Robbing Peter to Pay . . . Peter

Topic: Undercounter Sales

Characters: Maryanne,  a  divisional manager for a large restaurant chain; Paul, one of Maryanne’s store managers


Maryanne, a divisional manager for a major restaurant chain had heard rumors about one of her unit managers, Paul. Paul is her best manager, by any performance measure. His store has the highest sales volume and growth, positive customer feedback, excellent cost control, and consistently does well on inspections. In fact, Paul consistently is rated higher than the other restaurant managers of the chain’s restaurants. Because of this, Paul is often mentioned as a candidate for promotion.

Maryanne was concerned, however, about reports that Paul was taking in money from customers without ringing the sales into the cash register. As a result, she sent some friends to the restaurant at a number of times, and a few of them reported back that the manager took their money, but, indeed, did not enter the payment into the register.

In the meantime, Maryanne has also discovered that Paul did not seem to be pocketing the money himself, but was using it as unrecorded payments to his crew as performance bonuses, overtime incentives, and off-hours cleaning wages. Though this was clearly in violation of the company’s procedures, he wasn’t actually taking the money out of the store for personal gain, but was using it to achieve the high performance which had become his trademark On the other hand, because the funds are not accounted for as income, the extra “wages” to Paul’s employees have no payroll taxes taken out. This means the company is at risk for a tax liability action by the IRS. Should Maryanne take action against Paul?

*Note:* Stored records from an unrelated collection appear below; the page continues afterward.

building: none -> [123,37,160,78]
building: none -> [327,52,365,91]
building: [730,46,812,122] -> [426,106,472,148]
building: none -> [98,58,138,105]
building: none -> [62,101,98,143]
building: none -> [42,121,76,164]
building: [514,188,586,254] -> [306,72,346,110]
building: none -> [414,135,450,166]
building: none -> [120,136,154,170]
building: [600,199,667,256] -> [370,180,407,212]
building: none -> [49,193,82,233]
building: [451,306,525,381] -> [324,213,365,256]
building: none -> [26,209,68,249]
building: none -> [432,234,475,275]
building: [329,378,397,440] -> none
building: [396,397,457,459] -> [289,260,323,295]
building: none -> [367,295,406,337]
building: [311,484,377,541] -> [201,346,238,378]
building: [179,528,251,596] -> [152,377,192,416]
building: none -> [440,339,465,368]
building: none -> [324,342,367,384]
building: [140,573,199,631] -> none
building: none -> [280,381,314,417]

Author: G. Scott Erickson, Lehigh University

What Are the Relevant Facts?

  1. Paul is the best manager in the division.
  2. Paul is almost certainly skimming money from the register.
  3. Paul does not appear to be using the money for personal benefit.

What Are the Ethical Issues?

  1. Does superior performance justify low-level theft?
  2. Does Paul “deserve” the money?
  3. Does Paul’s crew “deserve” the money?
  4. Since the money is being used for the benefit of the store, can Paul’s actions be considered simply an unauthorized redistribution of the store’s cash flows?
  5. Are the manager’s actions serious enough to warrant disciplinary action? Termination? Theft charges?

Who Are the Primary Stakeholders?

  • Maryanne
  • Paul
  • Other managers within the division
  • The company and its shareholders

What Are the Possible Alternatives?

  1. Have Paul arrested for theft.
  2. Fire Paul for theft.
  3. Discipline Paul for theft (short of termination).
  4. Confront Paul, but do it unofficially.
  5. Do nothing.
  6. Reprimand Paul, but initiate plans to change company policy to work out this kind of incentive program for restaurant employees.

What Are the Ethics of the Alternatives?

  • Utilitarian:
  1. What are the costs of Paul’s actions to the company? What are the benefits?
  2. What costs might there be if other managers become aware of Paul’s actions?
  3. What costs will accrue if Maryanne stops Paul’s skimming? Will his crew continue to do the same job?
  4. Will he, or a replacement, be able to run this store “by the rules?”
  • Rights:
  1. Does Paul have a right to accomplish the performance levels the company wants, regardless of the means? If he was really doing something wrong, wouldn’t the activities be apparent in his sales figures and his controls?
  2. Does the company have a right to establish broad-based procedural rules in order to ensure that all stores are run in a similar manner? Can such an organization afford to give this amount of discretion to individual managers?
  3. Other managers in the division “compete” with Paul in terms of performance. Do the other managers (and Paul’s future subordinates) have a right to expect Paul to follow the same rules in seeking this promotion?
  • Justice:
  1. Which alternative best achieves the goals of the company? In Paul’s store? In Maryanne’s division?
  2. Which alternative best achieves “social” justice?

What Are the Practical Constraints?

  1. Theft is very difficult to prove, and Maryanne must be prepared to prove theft in court.
  2. The skimmed money is being collected without sales tax or income tax paid to the government. This leaves the company wide open for a tax liability action by the IRS. Maryanne should probably take this into account.

What Actions Should Be Taken?

  1. What actions should Maryanne take?
  2. How severe should her action be?
  3. What action would you take?
  4. How public should Maryanne be with her eventual decision?
  5. Which ethical theory seems to fit the situation best?